André Kertész, 144 Views, December 8, 1980
Four gelatin silver prints, 86.9 x 79.9 cm
National Gallery of Canada, Ottawa

In 1980, Arnaud Maggs (1926–2012) made an artwork featuring the celebrated Hungarian photographer André Kertész (1894–1985). Maggs’s elegant arrangement of 144 views shows the eighty-six-year-old’s head and shoulders gradually turning from front to back. Maggs’s poetic display beautifully echoes Kertész’s own interest in movement and gesture and is characteristic of the early large-scale portrait installations that launched his art career.

 

Based in Toronto, Maggs was successful as a graphic designer and commercial photographer before he began working as an artist in the 1970s. Initially, he concentrated on portraiture. Works such as 64 Portrait Studies, 1976–78, explore his dual interests in analytical systems and human faces. Four rows of sixteen black and white images invite viewers to compare facial features, head shape, posture, and hairstyles.

 

Influenced by both his professional background and Conceptual art, he turned to the grid as a mode of presentation. By installing a series of photographs in the form of a grid, he established order and introduced duration by inviting viewers to compare images and consider changes in his subjects over time.  In works such as 48 Views, 1981–82, Maggs paid homage to artists, photographers, and other cultural figures, including Jane Jacobs, Yousuf Karsh (1908–2002), Michael Snow (1928–2023), and Paul Wong (b.1954).

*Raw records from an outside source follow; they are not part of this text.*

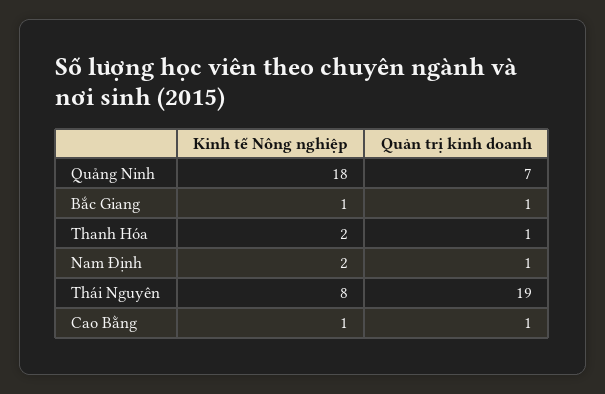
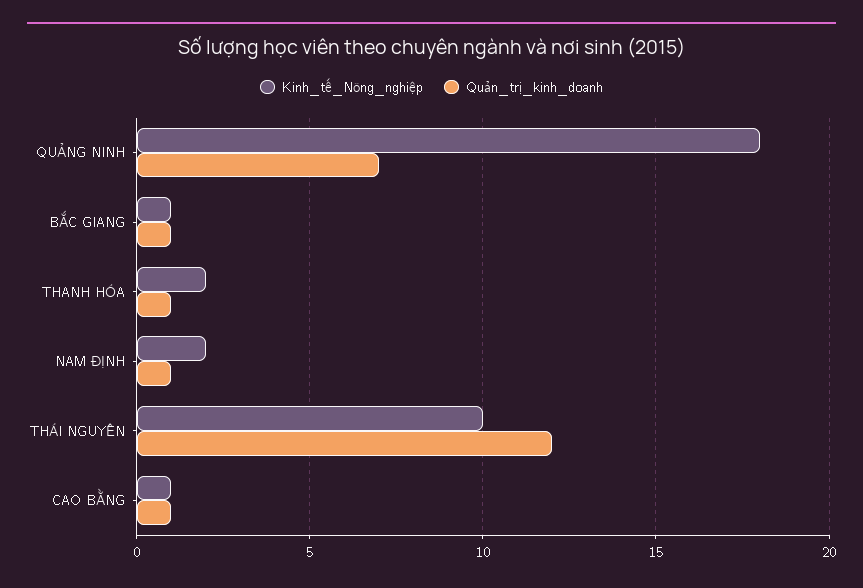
Kinh tế Nông nghiệp, Thái Nguyên: 8 -> 10
Quản trị kinh doanh, Thái Nguyên: 19 -> 12

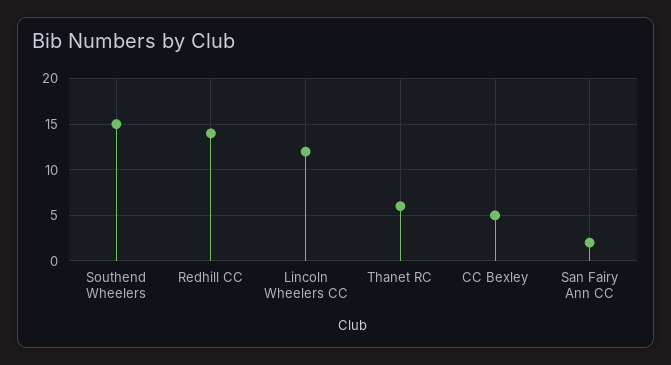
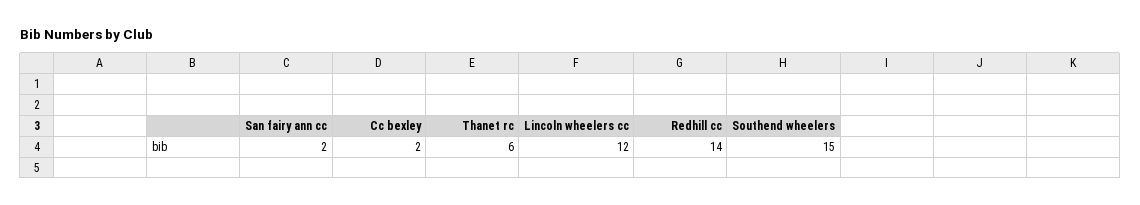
CC Bexley: 5 -> 2

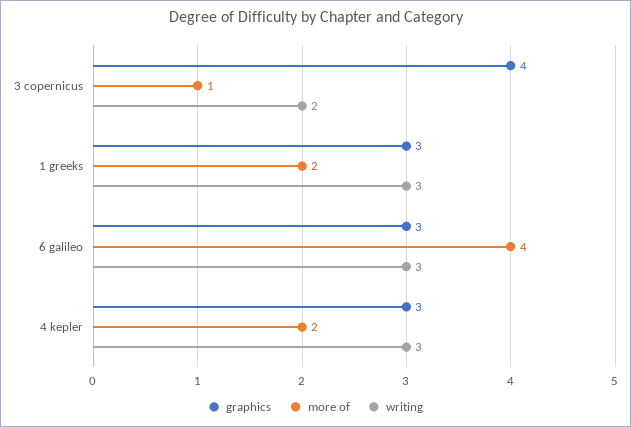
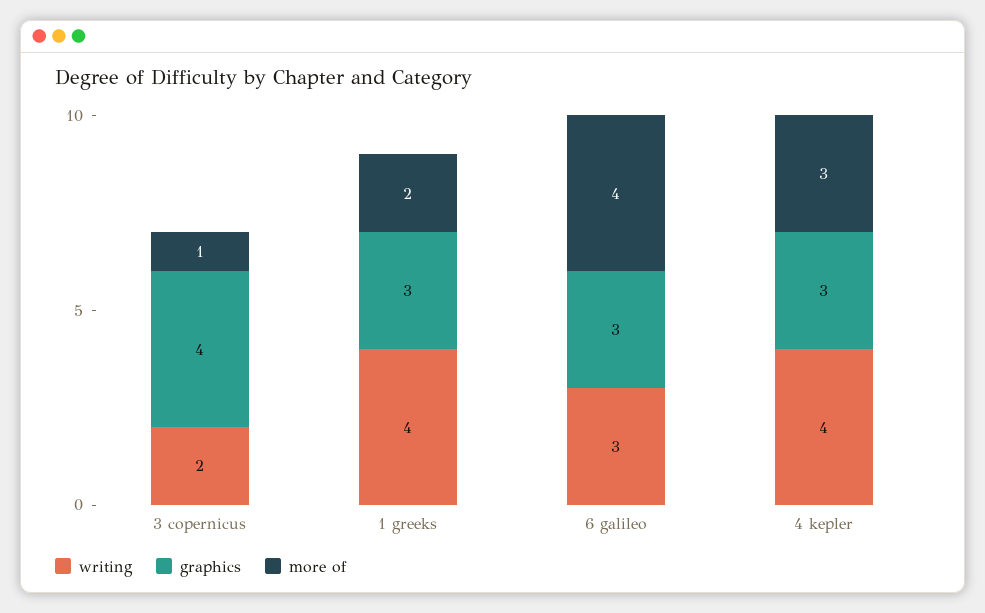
writing, 1 greeks: 3 -> 4
more of, 4 kepler: 2 -> 3
writing, 4 kepler: 3 -> 4

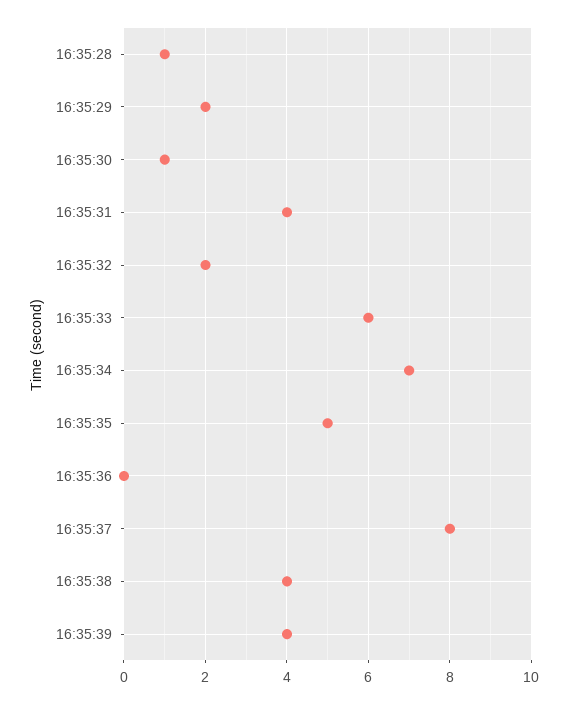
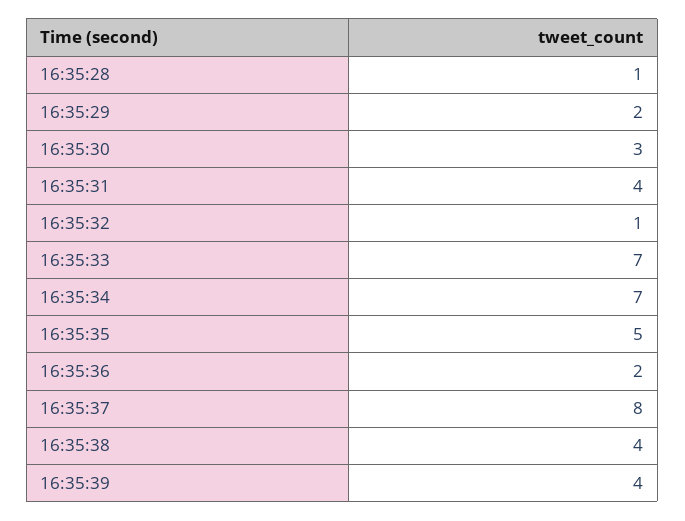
16:35:30: 1 -> 3
16:35:32: 2 -> 1
16:35:33: 6 -> 7
16:35:36: 0 -> 2

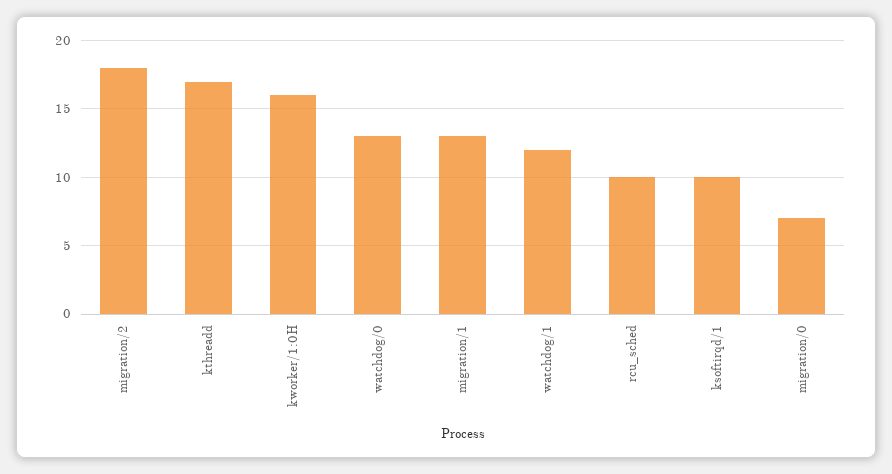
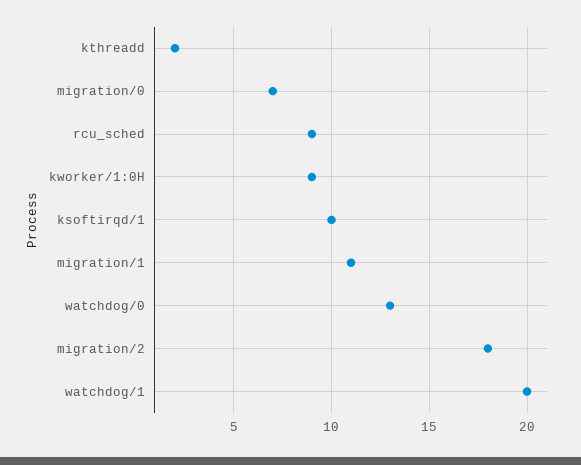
kthreadd: 17 -> 2
kworker/1:0H: 16 -> 9
migration/1: 13 -> 11
watchdog/1: 12 -> 20
rcu_sched: 10 -> 9

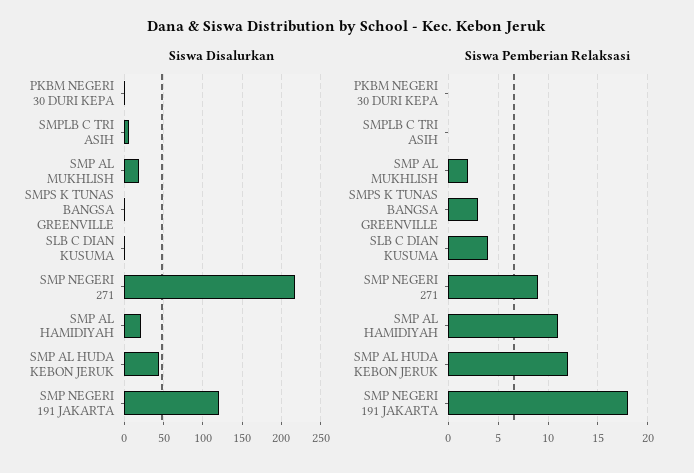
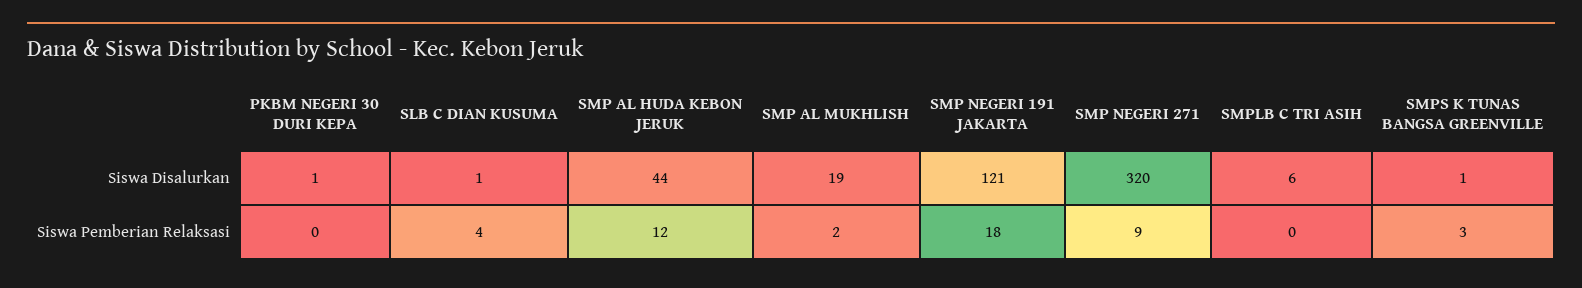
Siswa Disalurkan, SMP NEGERI 271: 220 -> 320
Siswa Disalurkan, SMP AL HAMIDIYAH: 20 -> none
Siswa Pemberian Relaksasi, SMP AL HAMIDIYAH: 11 -> none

In Joseph Beuys: 100 Profile Views, 1980, and Joseph Beuys: 100 Frontal Views, 1980, the penetrating gaze of the acclaimed German conceptual artist combines with subtle changes in posture to convey the essence of the subject.

 

In the late 1980s, Maggs began to explore his interest in collections and taxonomies through material culture. In The Complete Prestige 12” Jazz Catalogue, 1988, he represented the numeric system that Prestige Records used to catalogue their jazz releases. He also worked with typography and signage, before turning to ephemera and archival sources in the 1990s. Maggs received the Scotiabank Photography Award in 2012.